It may be fun to predict the approaching winter weather by looking at the wooly bears. There is a difference of opinion, however, as to the reliability of these fuzzy little caterpillars.
The wooly bear caterpillar is often seen crossing roads and sidewalks any time from spring to fall, but more often in the late fall.
According to weather folklore, the longer the middle brown band, the milder and shorter the approaching winter will be. The shorter the brown band, the longer and harsher the winter will be. This seems to have started in the late 16005 when farmers wanted something from nature to help them predict the weather.

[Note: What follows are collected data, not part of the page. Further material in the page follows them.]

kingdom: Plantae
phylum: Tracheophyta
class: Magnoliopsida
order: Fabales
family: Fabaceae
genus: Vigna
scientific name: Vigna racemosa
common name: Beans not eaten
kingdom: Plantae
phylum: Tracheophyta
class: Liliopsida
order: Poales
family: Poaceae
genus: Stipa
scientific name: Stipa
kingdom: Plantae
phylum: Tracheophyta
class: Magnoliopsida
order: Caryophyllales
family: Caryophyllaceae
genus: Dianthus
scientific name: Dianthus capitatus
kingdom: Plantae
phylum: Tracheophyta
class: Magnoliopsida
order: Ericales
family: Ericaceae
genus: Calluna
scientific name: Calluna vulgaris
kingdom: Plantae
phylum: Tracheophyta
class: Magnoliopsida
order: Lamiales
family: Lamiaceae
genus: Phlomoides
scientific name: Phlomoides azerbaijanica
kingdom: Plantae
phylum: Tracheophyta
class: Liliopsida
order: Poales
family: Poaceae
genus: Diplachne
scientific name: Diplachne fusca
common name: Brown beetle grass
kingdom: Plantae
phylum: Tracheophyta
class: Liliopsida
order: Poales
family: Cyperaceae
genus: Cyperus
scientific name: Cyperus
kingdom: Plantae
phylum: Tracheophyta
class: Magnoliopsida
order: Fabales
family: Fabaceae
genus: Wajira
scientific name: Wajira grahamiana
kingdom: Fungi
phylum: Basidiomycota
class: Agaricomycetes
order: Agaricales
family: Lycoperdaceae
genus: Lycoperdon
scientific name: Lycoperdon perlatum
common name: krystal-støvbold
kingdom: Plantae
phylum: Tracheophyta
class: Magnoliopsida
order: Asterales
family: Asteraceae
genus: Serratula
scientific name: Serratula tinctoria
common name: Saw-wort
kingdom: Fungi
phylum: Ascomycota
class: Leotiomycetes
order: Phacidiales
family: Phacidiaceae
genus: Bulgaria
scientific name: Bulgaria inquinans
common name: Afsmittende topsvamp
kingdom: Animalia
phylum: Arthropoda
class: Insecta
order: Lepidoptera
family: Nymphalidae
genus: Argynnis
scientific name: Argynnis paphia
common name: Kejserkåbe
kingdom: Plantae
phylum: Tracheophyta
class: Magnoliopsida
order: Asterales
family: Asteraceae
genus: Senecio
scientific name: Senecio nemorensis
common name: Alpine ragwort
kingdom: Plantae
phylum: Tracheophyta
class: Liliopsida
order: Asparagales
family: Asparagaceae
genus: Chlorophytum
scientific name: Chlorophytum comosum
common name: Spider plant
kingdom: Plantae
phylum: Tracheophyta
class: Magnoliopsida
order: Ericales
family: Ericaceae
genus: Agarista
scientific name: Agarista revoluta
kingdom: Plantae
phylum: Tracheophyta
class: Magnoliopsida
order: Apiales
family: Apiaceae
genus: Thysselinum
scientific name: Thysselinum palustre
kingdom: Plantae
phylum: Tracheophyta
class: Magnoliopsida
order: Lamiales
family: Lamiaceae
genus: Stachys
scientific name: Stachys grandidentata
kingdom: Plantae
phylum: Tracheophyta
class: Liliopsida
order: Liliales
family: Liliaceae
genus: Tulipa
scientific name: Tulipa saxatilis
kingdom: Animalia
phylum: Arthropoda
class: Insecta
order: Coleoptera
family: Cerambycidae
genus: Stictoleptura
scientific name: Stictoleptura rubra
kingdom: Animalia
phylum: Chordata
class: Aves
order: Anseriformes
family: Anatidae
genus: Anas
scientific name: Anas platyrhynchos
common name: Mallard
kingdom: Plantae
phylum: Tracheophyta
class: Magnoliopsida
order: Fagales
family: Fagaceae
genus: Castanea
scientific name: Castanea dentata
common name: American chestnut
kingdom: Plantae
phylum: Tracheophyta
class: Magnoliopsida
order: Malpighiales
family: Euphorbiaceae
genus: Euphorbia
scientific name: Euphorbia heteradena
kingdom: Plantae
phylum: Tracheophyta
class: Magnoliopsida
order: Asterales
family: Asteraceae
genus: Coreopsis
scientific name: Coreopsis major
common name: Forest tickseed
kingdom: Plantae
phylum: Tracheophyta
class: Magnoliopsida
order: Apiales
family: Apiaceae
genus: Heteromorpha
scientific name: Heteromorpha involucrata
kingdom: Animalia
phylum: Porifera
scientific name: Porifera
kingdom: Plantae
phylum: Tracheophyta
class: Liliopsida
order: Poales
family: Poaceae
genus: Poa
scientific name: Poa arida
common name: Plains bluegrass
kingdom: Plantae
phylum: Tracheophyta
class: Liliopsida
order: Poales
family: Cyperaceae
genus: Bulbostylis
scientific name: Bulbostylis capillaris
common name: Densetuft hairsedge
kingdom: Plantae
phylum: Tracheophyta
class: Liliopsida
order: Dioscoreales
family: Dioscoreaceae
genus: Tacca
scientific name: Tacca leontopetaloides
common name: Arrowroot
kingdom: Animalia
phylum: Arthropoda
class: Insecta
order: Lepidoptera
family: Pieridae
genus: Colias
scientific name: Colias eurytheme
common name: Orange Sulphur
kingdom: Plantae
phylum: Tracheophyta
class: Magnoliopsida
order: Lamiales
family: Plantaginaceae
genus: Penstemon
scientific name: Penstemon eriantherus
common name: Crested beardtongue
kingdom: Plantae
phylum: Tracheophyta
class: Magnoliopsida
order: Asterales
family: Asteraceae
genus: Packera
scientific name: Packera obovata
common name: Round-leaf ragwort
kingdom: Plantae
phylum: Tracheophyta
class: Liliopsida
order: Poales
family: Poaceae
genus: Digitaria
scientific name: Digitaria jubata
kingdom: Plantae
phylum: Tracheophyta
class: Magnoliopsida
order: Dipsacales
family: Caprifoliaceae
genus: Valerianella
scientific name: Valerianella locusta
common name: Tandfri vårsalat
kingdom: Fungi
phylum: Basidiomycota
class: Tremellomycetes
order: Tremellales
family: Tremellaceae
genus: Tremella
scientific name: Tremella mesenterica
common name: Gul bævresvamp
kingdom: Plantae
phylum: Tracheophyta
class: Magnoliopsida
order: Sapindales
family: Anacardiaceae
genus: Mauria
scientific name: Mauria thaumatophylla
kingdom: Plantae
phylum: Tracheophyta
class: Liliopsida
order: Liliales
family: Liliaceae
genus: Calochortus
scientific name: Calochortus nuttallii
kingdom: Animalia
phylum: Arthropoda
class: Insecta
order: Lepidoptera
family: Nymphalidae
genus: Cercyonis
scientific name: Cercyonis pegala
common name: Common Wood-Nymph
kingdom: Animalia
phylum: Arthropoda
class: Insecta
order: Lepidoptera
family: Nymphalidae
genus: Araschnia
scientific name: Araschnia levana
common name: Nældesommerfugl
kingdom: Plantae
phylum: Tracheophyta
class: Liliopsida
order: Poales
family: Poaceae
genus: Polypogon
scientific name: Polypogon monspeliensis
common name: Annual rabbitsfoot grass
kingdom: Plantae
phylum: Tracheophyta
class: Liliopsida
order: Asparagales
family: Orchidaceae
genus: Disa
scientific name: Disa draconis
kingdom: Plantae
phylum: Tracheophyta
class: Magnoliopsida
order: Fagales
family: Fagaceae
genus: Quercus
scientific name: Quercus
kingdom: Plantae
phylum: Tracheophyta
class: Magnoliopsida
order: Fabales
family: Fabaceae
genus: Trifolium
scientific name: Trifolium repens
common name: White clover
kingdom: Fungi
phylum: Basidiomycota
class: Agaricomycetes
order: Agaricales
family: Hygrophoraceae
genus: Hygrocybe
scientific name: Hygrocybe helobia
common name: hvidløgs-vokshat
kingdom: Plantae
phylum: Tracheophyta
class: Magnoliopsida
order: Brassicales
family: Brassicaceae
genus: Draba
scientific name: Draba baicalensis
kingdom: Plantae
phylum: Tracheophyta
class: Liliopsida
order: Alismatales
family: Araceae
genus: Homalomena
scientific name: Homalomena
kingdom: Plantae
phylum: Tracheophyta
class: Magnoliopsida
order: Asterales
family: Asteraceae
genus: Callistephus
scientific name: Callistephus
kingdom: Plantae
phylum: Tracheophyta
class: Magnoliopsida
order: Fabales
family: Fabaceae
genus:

Just how savvy are these woolly bears when it comes to predicting the winter? That depends on what you want to believe!
The Farmer’s Almanac mentions the relationship between caterpillar stripes and weather. There are even some people who may buy a new, warmer winter parka based on what the almanac says about the woolly bear’s stripes. After all, the almanac and wooly bears seem to be correct 80-85% of the time.
Scientists agree that often wide brown bands do fit in with the mild winter at the time. However, they insist that sometimes wooly bears have been found living near each other, yet their brown bands have shown different predictions for the same winter. Scientists speculate that the length of the colors may show the age of the caterpillar. As the woolly bear molts and gets closer to being an adult, it becomes less black and more brown.
There are interesting arguments for following either the Farmer’s Almanac or scientists. The choice is yours!